__Tekstgedeelte__:
5.1Op basis van de stukken en wat ter zitting is besproken stelt de rechtbank vast dat tussen partijen niet in geschil is dat eiser is aangewezen op professionele zorg en dat hij niet zelfstandig een pgb kan beheren. Eiser is echter van mening dat hij met de hulp van zijn bewindvoerder wel in staat moet worden geacht om een pgb te beheren. Daarnaast is eiser, kort gezegd, van mening dat verweerder zich ten onrechte op het standpunt heeft gesteld dat [zorgorganisatie] geen professionele zorg kan leveren. Over deze twee punten zal de rechtbank een oordeel te geven.
De door [zorgorganisatie] geleverde zorg
5.2.1Verweerder is van mening dat [zorgorganisatie] niet de professionele zorg kan leveren waar eiser behoefte aan heeft. [zorgorganisatie] levert volgens verweerder onvoldoende kwaliteit. Uit de nota van heroverweging van 23 november 2020 (opgesteld in de bezwaarfase) en het verweerschrift van 12 december 2022 (opgesteld in beroep) maakt de rechtbank op dat verweerder daarmee bedoelt dat [zorgorganisatie] niet voldoet aan het criterium uit artikel 2.3.6, tweede lid, aanhef en onder c, van de Wmo 2015. In die bepaling staat dat een pgb wordt verstrekt indien naar het oordeel van het college is gewaarborgd dat de diensten en andere maatregelen die tot de maatwerkvoorziening behoren veilig, doeltreffend en cliëntgericht worden verstrekt.

__Schriftelijke opdracht A__:
Vat het tekstgedeelte samen in twee zinnen.
__Schriftelijke opdracht B__:
Van welke datum is het verweerschrift dat volgens het tekstgedeelte in beroep is opgesteld?
__Schriftelijke opdracht C__:
Neem uit het tekstgedeelte letterlijk over vanaf "5.1Op basis van" tot en met "oordeel te geven.".
De regels hierna staan los van het tekstgedeelte.

__Gegeven materiaal__:
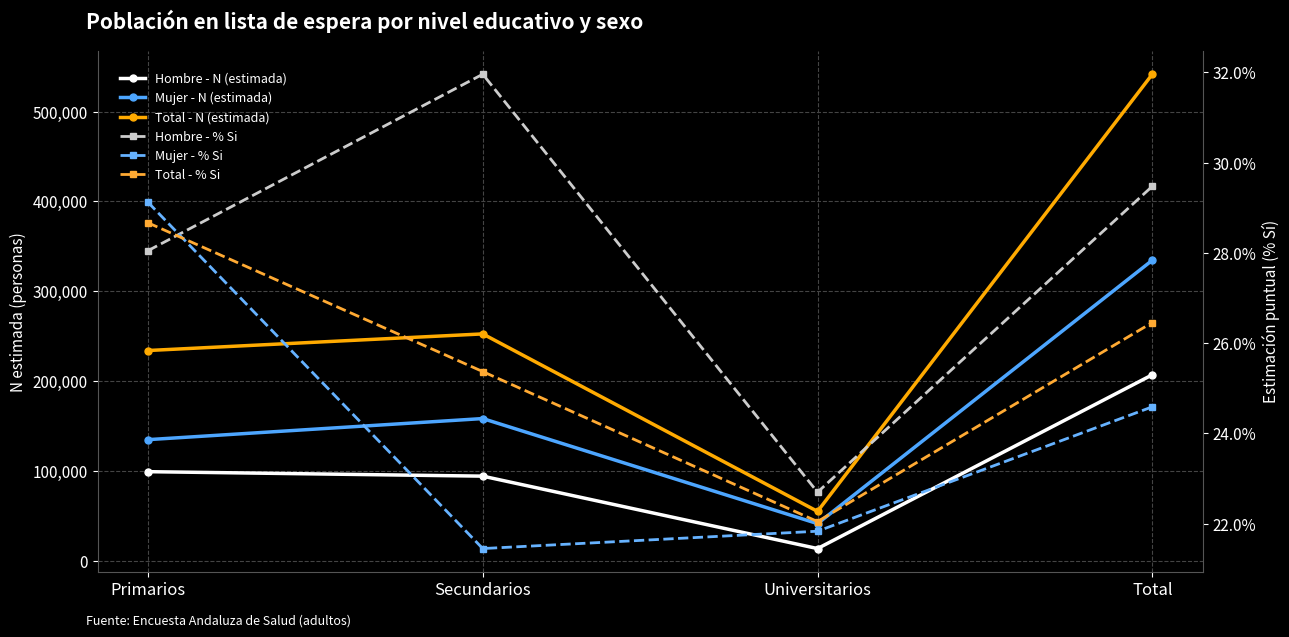

What is the difference between the Mujer - N (estimada) values at Secundarios and Universitarios?

116934.0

__Oplossing A__:
Eiser is aangewezen op professionele zorg en kan niet zelfstandig een pgb beheren, maar vindt dat hij dat met hulp van zijn bewindvoerder wel kan en dat verweerder ten onrechte stelt dat [zorgorganisatie] geen professionele zorg kan leveren. Volgens verweerder levert [zorgorganisatie] onvoldoende kwaliteit en voldoet zij niet aan het criterium uit artikel 2.3.6, tweede lid, aanhef en onder c, van de Wmo 2015, op grond waarvan een pgb wordt verstrekt als gewaarborgd is dat de diensten veilig, doeltreffend en cliëntgericht worden verstrekt.

__Oplossing B__:
Het verweerschrift is van 12 december 2022.

__Oplossing C__:
5.1Op basis van de stukken en wat ter zitting is besproken stelt de rechtbank vast dat tussen partijen niet in geschil is dat eiser is aangewezen op professionele zorg en dat hij niet zelfstandig een pgb kan beheren. Eiser is echter van mening dat hij met de hulp van zijn bewindvoerder wel in staat moet worden geacht om een pgb te beheren. Daarnaast is eiser, kort gezegd, van mening dat verweerder zich ten onrechte op het standpunt heeft gesteld dat [zorgorganisatie] geen professionele zorg kan leveren. Over deze twee punten zal de rechtbank een oordeel te geven.